- **Given passage**
↓

Pathology News

Engaging Our Future

By Lynn McCain | 8 November

Engaging Our Future

Department faculty outreach to high school students to educate about rewarding careers in medicine and research.

High School students have many opportunities to learn about careers through career days at their schools, brochures, videos they find on-line, etc., but what if they had a chance to actually experience careers?  A chance to see what it is really like, day-to-day?  Wouldn’t that be the best way to open their eyes to new possibilities?

Faculty at the University of Michigan Department of Pathology believe that high school students who have the chance to learn about Pathology from the inside are more likely to choose a career in Pathology, Medicine or one of the other sciences, than just by hearing about it through other channels. With the average age of pathologists increasing and the number of students entering pathology decreasing, there is a greater need to expose more students to the field than ever before.

Dr. Arul ChinnaiyanDr. Arul Chinnaiyan, Professor of Pathology and the Director of the Michigan Center for Translational Pathology, has been hosting high school student volunteers in his lab since 2002.  Over the past 16 years, 31 high school students have been mentored in his laboratory.  Generally, students volunteer to work in the lab throughout the summer, with a few staying on through the school year.

One who stayed on was Aparna (Ghosh) Kachoria, who joined the lab in 2008 from Pioneer High School, Ann Arbor.  She became engaged in the research and contributed to the discovery that the TMPRSS-ERG fusion protein binds to the ERG locus, which is tied to prostate cancer. This resulted in two publications, one in Science, a very prestigious scientific journal.  She is now at the University of Massachusetts Medical School working as a Project Analyst in research.  Sahr Yazdani joined the lab in 2013 from Huron High School and, following the research she conducted in the lab, has gone on to the Stritch School of Medicine at Loyola.  In 2014, Caleb Chang also joined the lab from Huron High School.  Chinnaiyan indicated that he is one of the brightest young researchers he has ever had in his lab.  Cheng is now being considered for the University of Michigan Medical Scientist Training Program where he plans to pursue a career in academic medicine and research.

↑

- **Excerpted data**
↓

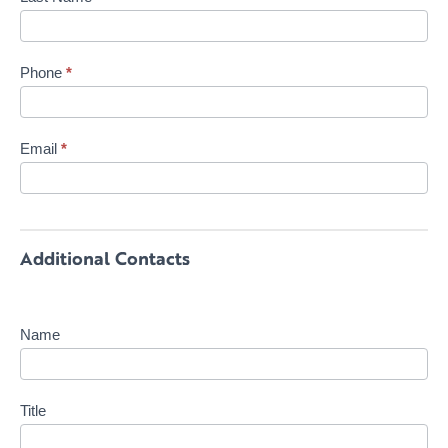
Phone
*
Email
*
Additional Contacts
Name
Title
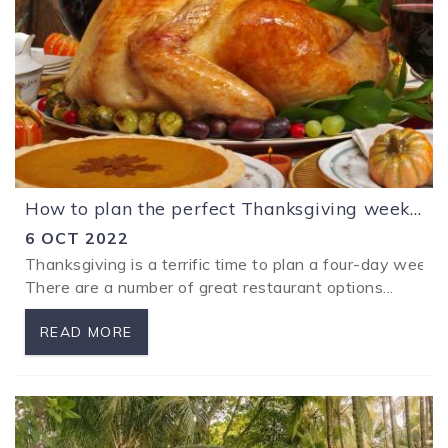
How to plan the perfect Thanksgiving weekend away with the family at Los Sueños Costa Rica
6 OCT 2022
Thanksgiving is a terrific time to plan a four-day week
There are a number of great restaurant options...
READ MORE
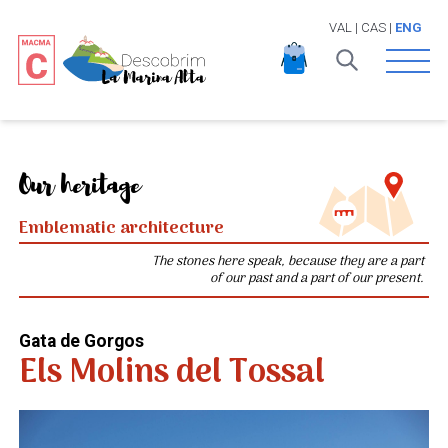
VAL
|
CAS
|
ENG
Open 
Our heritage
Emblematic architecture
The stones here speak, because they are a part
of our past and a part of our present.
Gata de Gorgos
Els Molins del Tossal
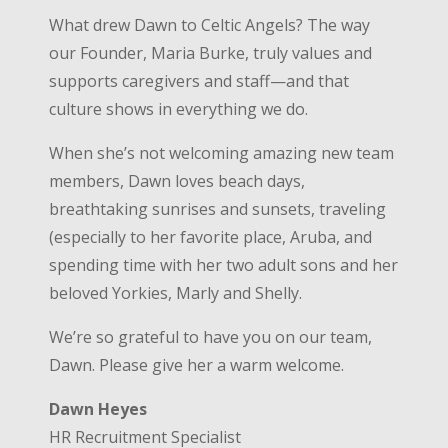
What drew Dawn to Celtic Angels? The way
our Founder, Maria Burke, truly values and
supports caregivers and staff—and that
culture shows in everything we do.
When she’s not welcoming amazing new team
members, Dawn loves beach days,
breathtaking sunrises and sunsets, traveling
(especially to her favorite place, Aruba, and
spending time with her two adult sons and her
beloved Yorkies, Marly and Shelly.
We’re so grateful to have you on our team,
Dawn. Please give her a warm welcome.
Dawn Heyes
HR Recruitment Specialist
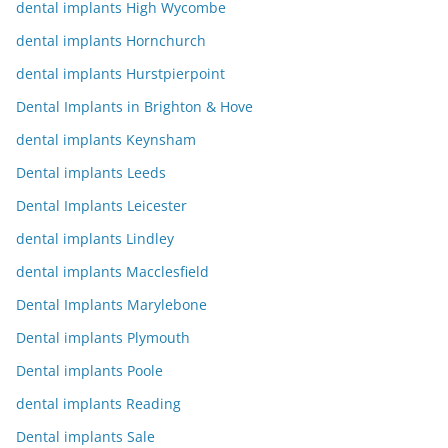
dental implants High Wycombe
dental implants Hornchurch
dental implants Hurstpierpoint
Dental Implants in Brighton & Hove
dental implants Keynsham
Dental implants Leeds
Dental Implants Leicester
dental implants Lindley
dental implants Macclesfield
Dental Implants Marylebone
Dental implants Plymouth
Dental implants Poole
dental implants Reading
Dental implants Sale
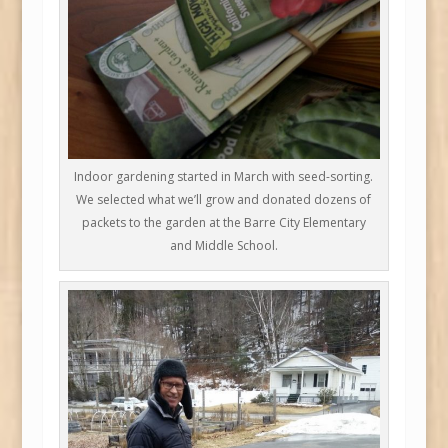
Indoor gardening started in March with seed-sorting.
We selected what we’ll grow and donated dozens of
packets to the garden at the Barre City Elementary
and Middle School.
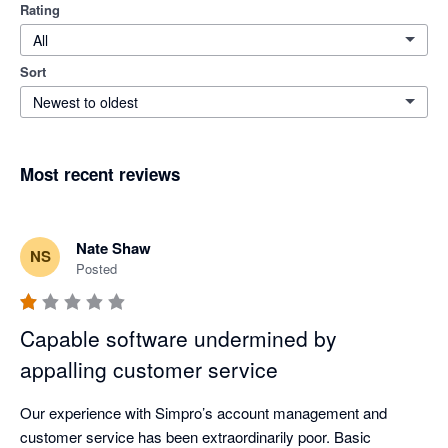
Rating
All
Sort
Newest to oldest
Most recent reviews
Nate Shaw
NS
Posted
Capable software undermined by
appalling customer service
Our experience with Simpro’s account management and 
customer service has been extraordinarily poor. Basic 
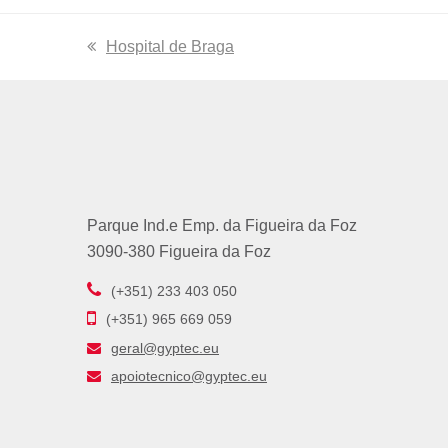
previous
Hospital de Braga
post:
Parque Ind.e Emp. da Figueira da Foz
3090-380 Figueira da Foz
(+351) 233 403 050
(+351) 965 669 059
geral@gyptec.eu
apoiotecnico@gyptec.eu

↑
↓

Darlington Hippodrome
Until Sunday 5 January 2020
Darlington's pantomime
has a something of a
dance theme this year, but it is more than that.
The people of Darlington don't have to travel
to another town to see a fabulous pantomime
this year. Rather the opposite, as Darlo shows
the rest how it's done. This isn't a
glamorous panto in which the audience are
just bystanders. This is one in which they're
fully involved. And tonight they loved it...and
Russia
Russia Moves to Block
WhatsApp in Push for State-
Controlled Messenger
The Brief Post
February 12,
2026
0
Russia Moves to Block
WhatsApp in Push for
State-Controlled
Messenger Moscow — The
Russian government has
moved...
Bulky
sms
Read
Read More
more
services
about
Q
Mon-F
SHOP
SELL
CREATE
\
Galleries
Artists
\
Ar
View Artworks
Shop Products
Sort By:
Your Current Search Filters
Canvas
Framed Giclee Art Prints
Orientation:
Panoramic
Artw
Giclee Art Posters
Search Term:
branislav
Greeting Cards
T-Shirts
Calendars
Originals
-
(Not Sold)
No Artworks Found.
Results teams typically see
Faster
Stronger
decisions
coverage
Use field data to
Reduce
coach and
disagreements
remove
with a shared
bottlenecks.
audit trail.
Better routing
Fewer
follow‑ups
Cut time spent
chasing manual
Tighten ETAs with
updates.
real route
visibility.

↑

- **Task requirements**
1. Copy the passage from the outreach article, starting at "By Lynn McCain" and ending at "in medicine and research.".
2. According to the outreach article, how many high school students have been mentored in Dr. Arul Chinnaiyan's laboratory over the past 16 years?

- **Task-by-task outputs**
1.
By Lynn McCain | 8 November

Engaging Our Future

Department faculty outreach to high school students to educate about rewarding careers in medicine and research.

2. 31